American research glider

The Lamson L-106 Alcor is an American, high-wing, experimental, pressurized research glider that was designed and built by Bob Lamson. The Alcor was the first pressurized sailplane ever built.

==Design and development==
The Alcor was conceived during the 1960s as a high altitude research aircraft by Lamson. He had served in the US Army Air Corps and also worked for the Boeing Aircraft Company as a test pilot. While at Boeing during the 1940s, he worked on high-altitude oxygen systems, which led him to investigate aircraft pressurization. He attended the University of Washington.

The Alcor is named for the star in Ursa Major and was optimized for flight in weak mountain wave soaring conditions. The aircraft is constructed from Sitka spruce veneer, covered with layers of fiberglass. The wings and tail use foam sandwiches, covered in S-glass. The Alcor was one of the first gliders to be built from composites.

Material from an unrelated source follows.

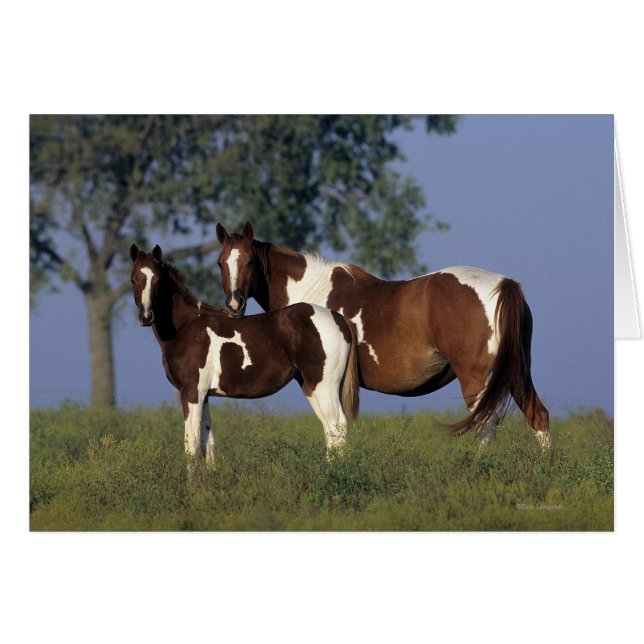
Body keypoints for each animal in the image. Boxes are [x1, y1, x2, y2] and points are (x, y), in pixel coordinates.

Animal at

The Alcor's 65.6 ft span wing employs a Feifel airfoil. The pressurization system provides two to three inches of Mercury pressure differential. The cockpit also incorporates a solar heater to keep the canopy clear of ice condensation at high altitude and also provide pilot warmth.

==Operational history==
The Alcor was registered with the Federal Aviation Administration as completed in 1968, but reportedly first flew in 1973. In 1983 Lamson indicated that the aircraft has flown 180 hours and had exceeded 20000 ft "four or five times".

Between 1985 and 1989, the aircraft was used in southern Alberta, Canada as a research aircraft for a study of the chinook arch, proving ideal for this sort of high-altitude work.

In 1992 the aircraft was transferred to the Museum of Flight in Seattle, Washington, where it is on display.